3.5 CONTINUATION OF POWERS UPON TRUST TERMINATION
Notwithstanding anything to the contrary in this Agreement, upon
termination of the Trust, the powers, rights and duties of the Trustee hereunder
shall continue until all Trust Fund assets have been liquidated.
ARTICLE IV
PROVISIONS RELATED TO
INVESTMENTS IN COMPANY STOCK
4.1 INVESTMENTS IN COMPANY STOCK
If the Employer's contribution made pursuant to the provisions
of Section 3.1(a) of the Plan for any "Plan Year" (as defined Section 1.62 of
the Plan) is in cash, such cash shall be used by the Trustee first to make any
scheduled or accelerated amortization payment on an acquisition loan and then,
if any amounts remain thereafter, shall be allocated as the Trustee is directed
in writing by the Administrator in accordance with the Plan. If allowed by the
Administrator under the terms of the Plan, Participants may elect to invest
salary deferral contributions (made pursuant to Section 3.2 of the Plan) in
Company Stock, and, subject to Subsection 3.2(e) of this Agreement and Section
3.13 of the Plan, the Administrator will direct the Trustee with respect to such
investments. Subject to the provisions of Section 3.2 of this Agreement, any
cash dividends received by the Trustee on Company Stock held in the Trust Fund
shall be applied as provided by Section 3.4(d) of the Plan. Subject to the
provisions of Section 3.2(e) of this Agreement, the Trustee is further
authorized to purchase Company Stock on the open market or from the Employer or
from any stockholder, and such stock may be outstanding, newly issued or
treasury stock. All such purchases must be at a price not in excess of fair
market value, as determined by an independent appraiser when the Company Stock
is not publicly traded. Pending investment of cash in Company Stock, such cash
may be invested in savings accounts, certificates of deposit, high-grade
short-term securities, common or collective funds or mutual funds (including a
common, collective, or mutual fund for which the Trustee or one of the
affiliates of the Trustee serves as investment adviser) maintained as a
short-term investment fund or in other types of short-term investments approved
by the Investment Advisory Committee for these purposes.

Material shown:

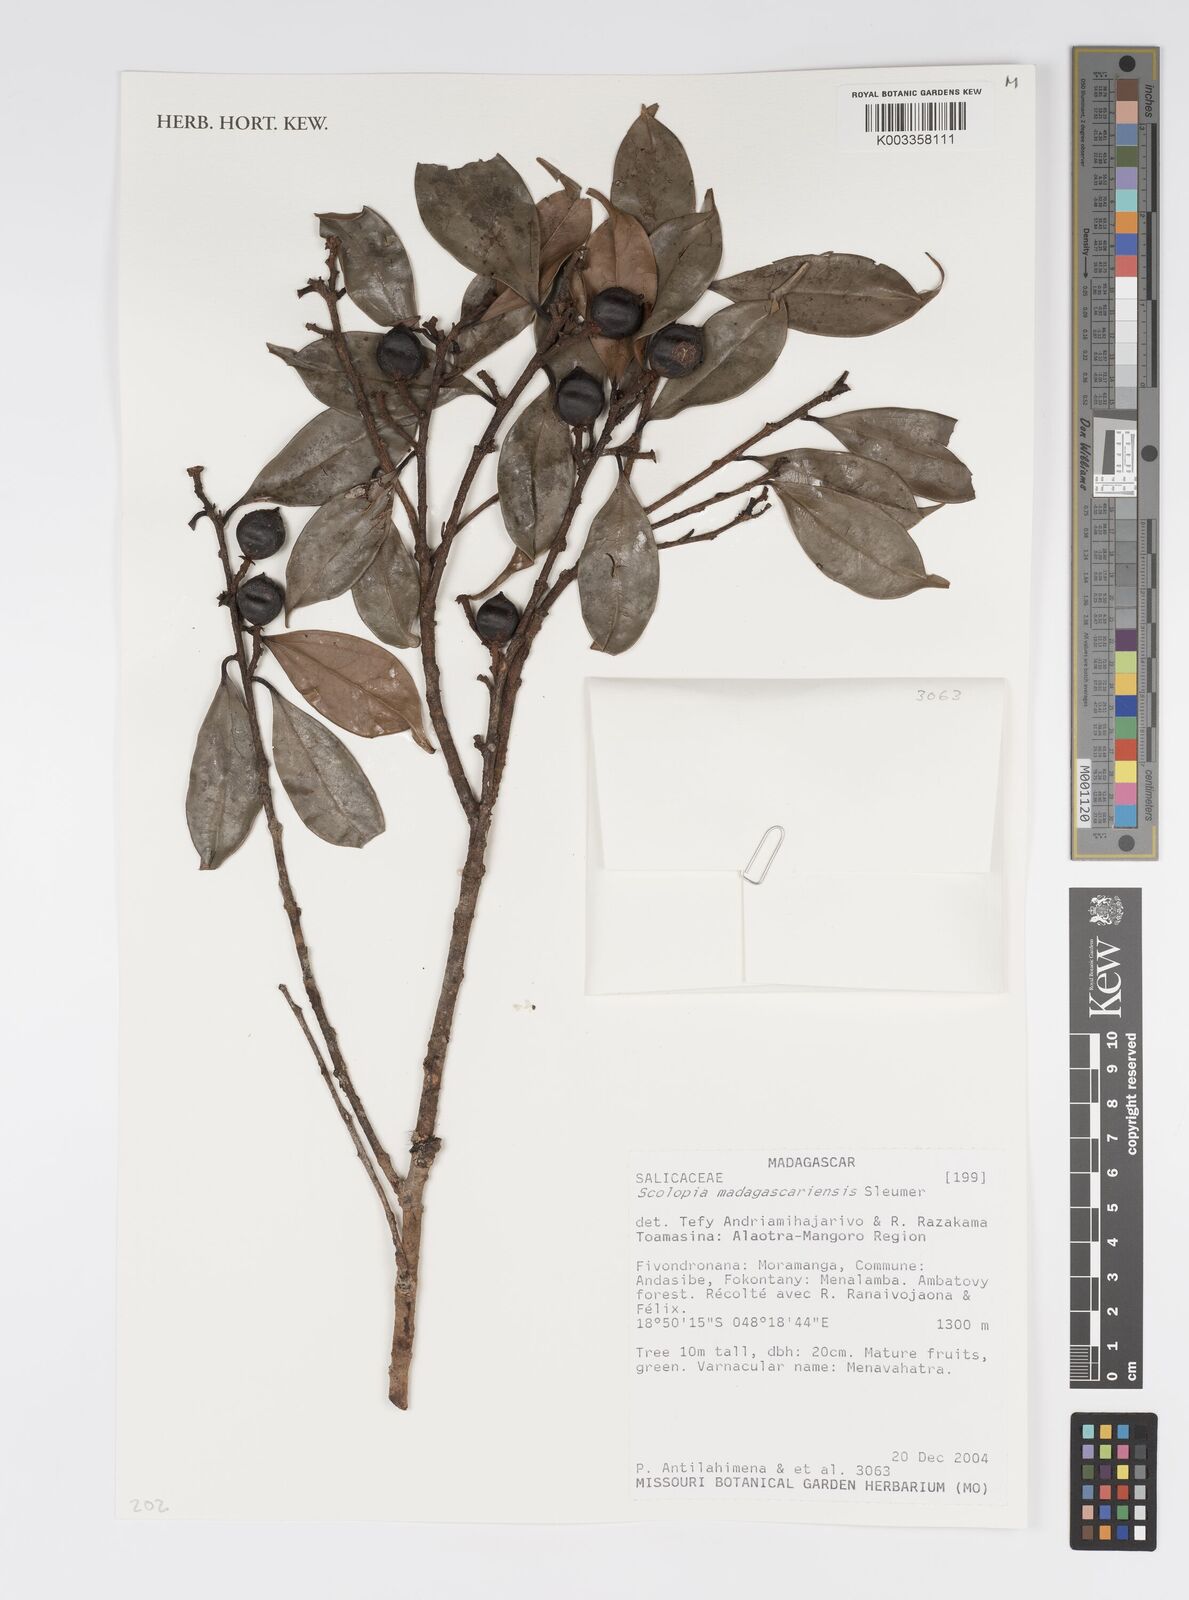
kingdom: Plantae
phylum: Tracheophyta
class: Magnoliopsida
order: Malpighiales
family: Salicaceae
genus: Scolopia
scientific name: Scolopia madagascariensis
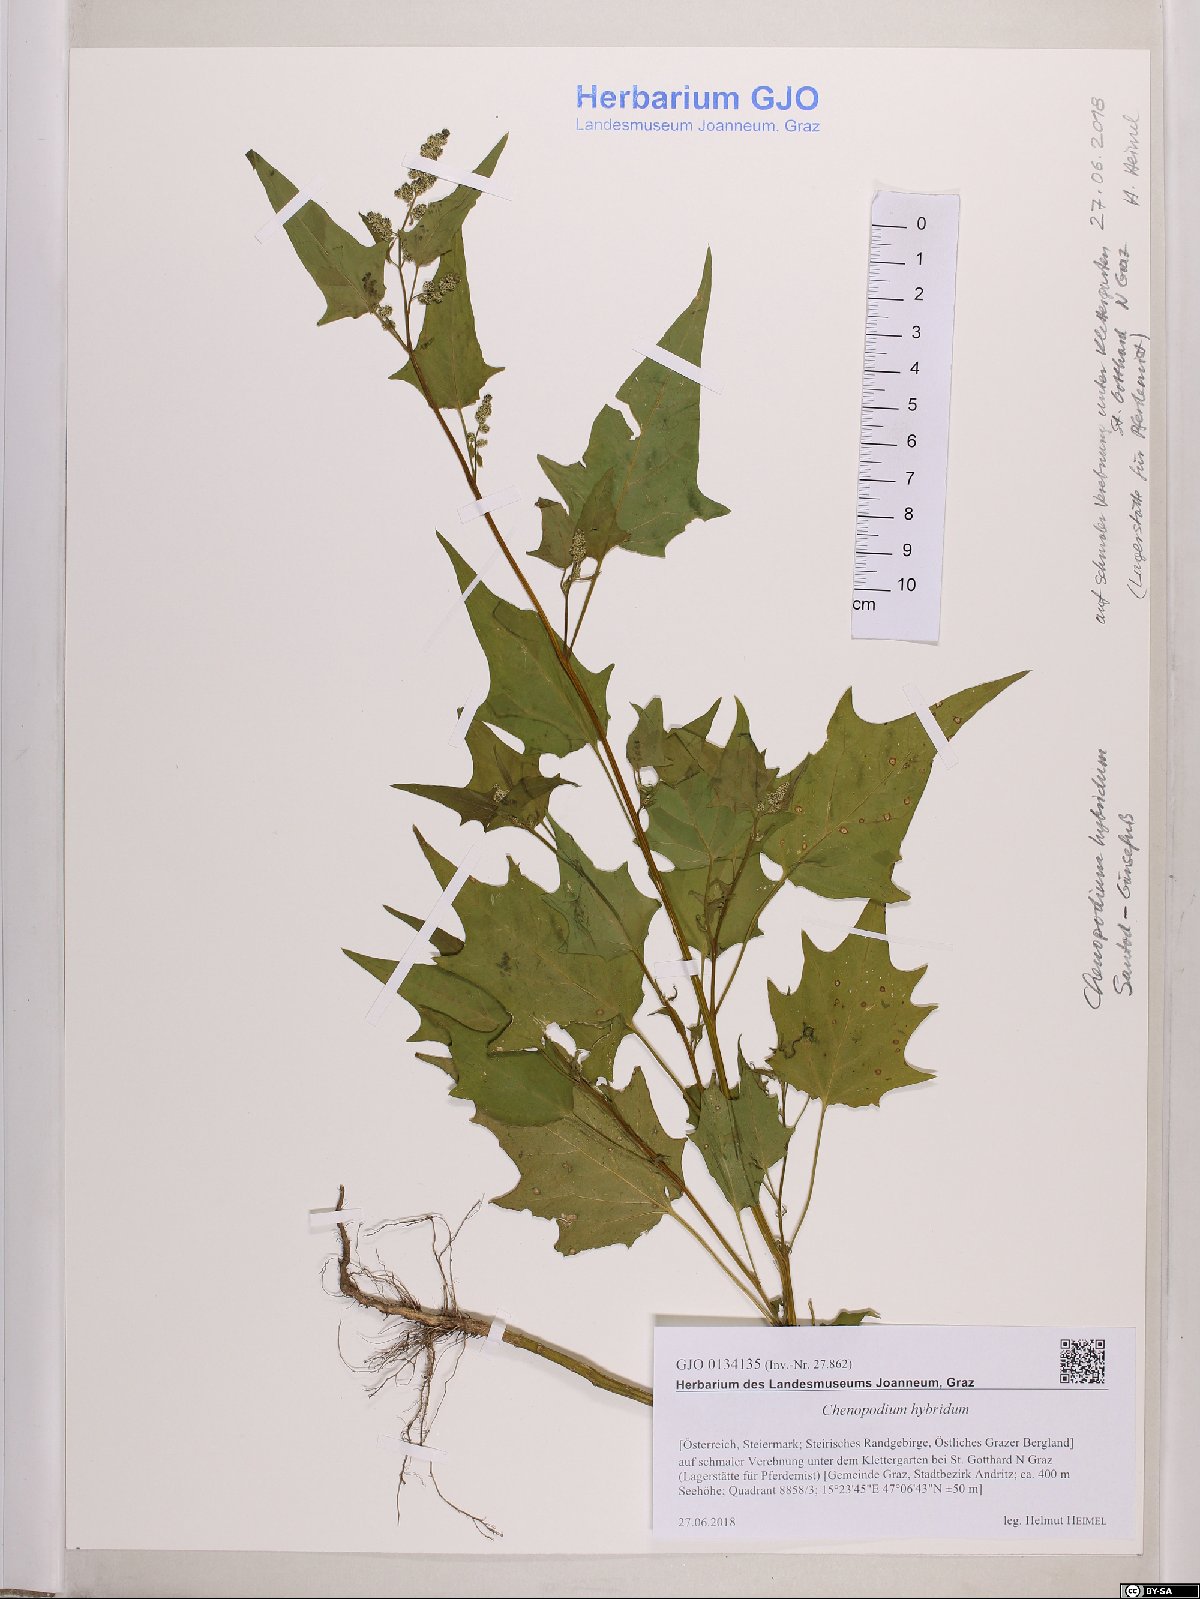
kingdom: Plantae
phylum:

Task requirements:
- 1) In the trust agreement passage, what price limit applies to the Trustee's purchases of Company Stock?
- 2) Please set down word for word the section of the trust agreement passage starting with "3.5 CONTINUATION OF" and going on through "have been liquidated.".

Results of the tasks:
- 1) The price must not exceed fair market value, which an independent appraiser determines when the Company Stock is not publicly traded.

- 2)
3.5 CONTINUATION OF POWERS UPON TRUST TERMINATION
Notwithstanding anything to the contrary in this Agreement, upon
termination of the Trust, the powers, rights and duties of the Trustee hereunder
shall continue until all Trust Fund assets have been liquidated.